Припомнив расположение деревни, я скоро обнаружил, что целые две площадки с окружающими их хижинами обратились в пустырь. Площадки заросли травою, а на развалинах хижин рос кустарник. На мои вопросы мне объяснили, что из туземцев, живших в этих хижинах, одни перемерли, а другие выселились.
Сообразно с моими инструкциями, данными при отъезде в 1877 году, все девушки и молодые женщины были удалены; оставалось только несколько безобразных старух. Помня также мои советы, туземцы явились не только без оружия, но даже и без малейшего украшения. Вид их поэтому был сегодня довольно мизерный (дикие без украшений, лохматые, напоминают одетого в лохмотья европейца), тем более, что почти вся молодежь отсутствовала. Одни находились в Богатим по случаю происходившего там большого «ая» и «муна» (празднеств), другие, вероятно, были в лесу, охраняя женщин.
Мой старый приятель Саул рассказал мне длинную историю о «тамо-инглис» (вероятно, экспедиции шхуны «Dove»), затем о приходе в Гарагасси «абадам Маклай» (брата Маклая), как они, вероятно, назвали Ромильи.
Вспомнив, что я еще не видел Туя, я прервал разговор вопросом о нем.
— Туй муэн-сен (Туй умер), — ответил мне Саул.

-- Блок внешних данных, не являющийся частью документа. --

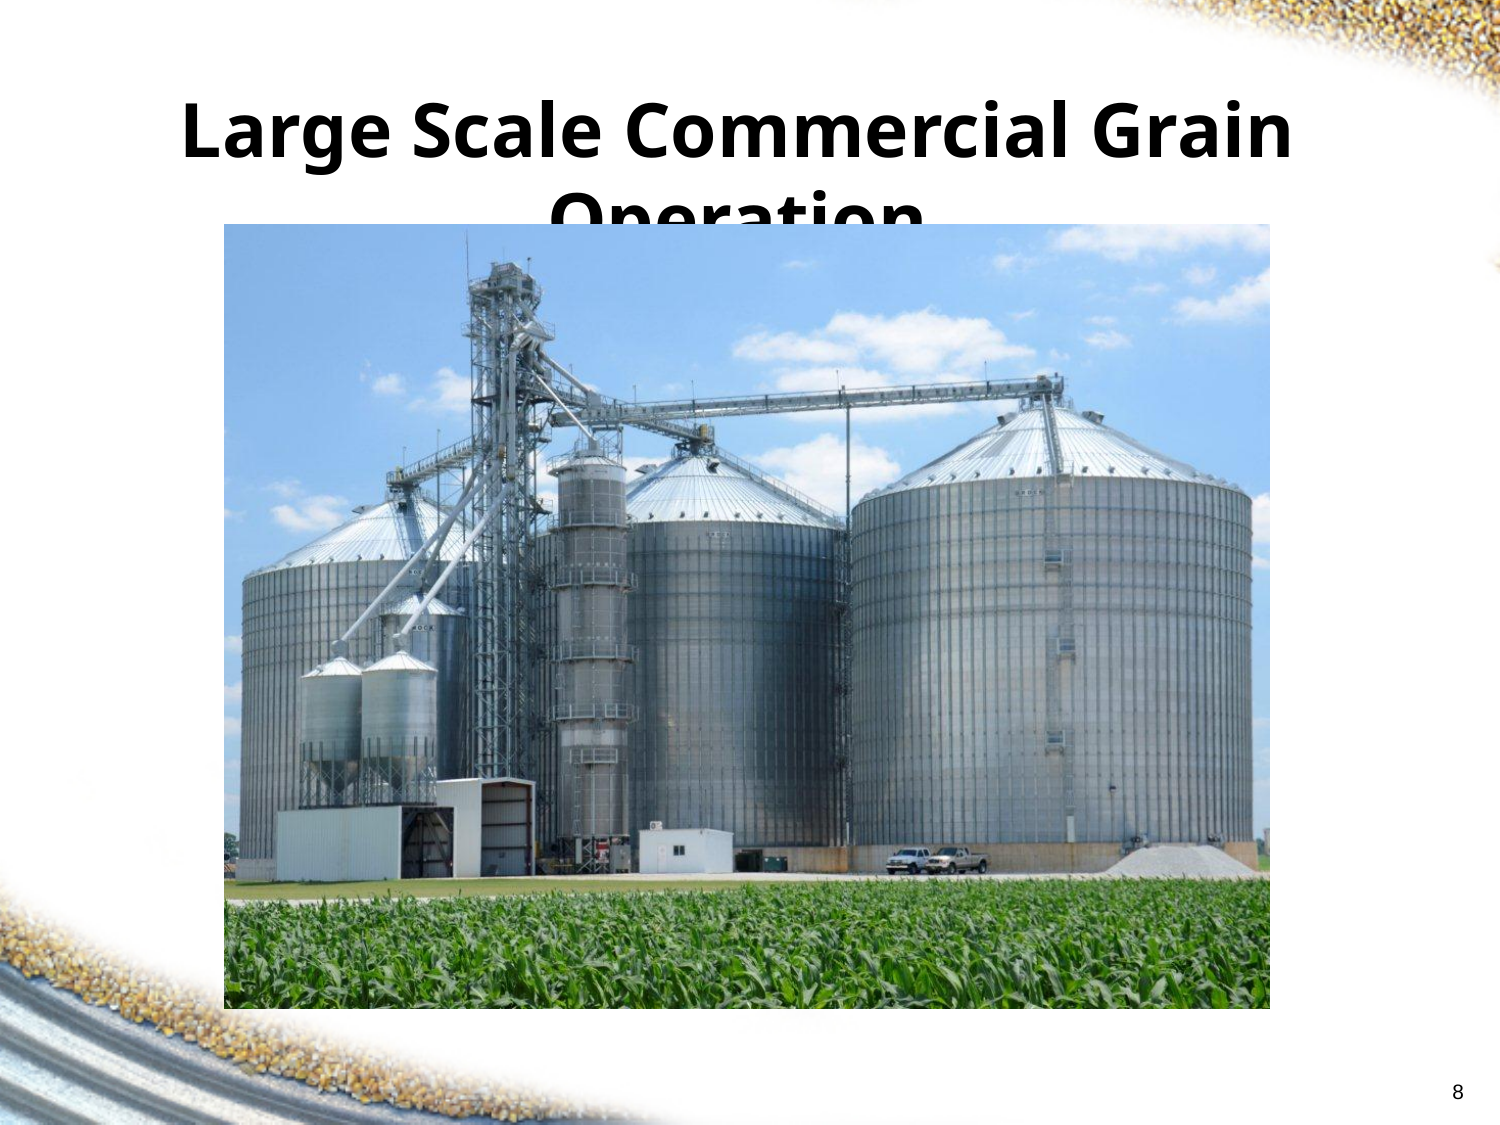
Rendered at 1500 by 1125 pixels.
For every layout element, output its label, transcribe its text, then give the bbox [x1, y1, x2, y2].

picture [0, 0, 1500, 1125]
slide_number 8 [1418, 1051, 1479, 1112]
text_box Large Scale Commercial Grain Operation [46, 70, 1429, 274]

Я очень пожалел о моем старом приятеле.
Я оставил туземцев Бонгу в большом волнении, объявив, что приведу им быка, корову, козла и коз. Все повторяли за мной имена этих животных; все хотели их видеть сейчас же.
Я объяснил, что для приведенного скота надо построить изгородь, чтобы он не разбежался. Туземцы много говорили, и никто не принимался за дело.
Деревня Карепупа на южном берегу Новой Гвинеи.
Сказав, что я приведу быка, корову и коз к заходу солнца, я направился к тому месту, где в 1876—1877 годах стоял мой дом. Придя туда, я почти не узнал местности. Под большими деревьями, которые некогда окружали мой дом, рос теперь всюду густой кустарник; только местами изредка проглядывали между зеленью посаженные мною кокосовые пальмы, бананы и множество дынного дерева[23], которое поднималось высокими стволами значительной толщины. Вместо широких дорожек, содержавшихся всегда в большой чистоте, около моей хижины оказались теперь две-три тропинки, по которым можно было пробраться только с трудом. Я пошел прямо туда, где прежде стоял дом. Между кустами я нашел полдюжины еще стоявших свай, и это было все.
Припоминая, с какими хлопотами я строил себе дом, с, каким терпением я разводил плантацию, мне трудно верилось, что каких-нибудь пяти-шести лет было достаточно, чтобы превратить все в глухой уголок густого леса. Это был пример роскошного плодородия почвы.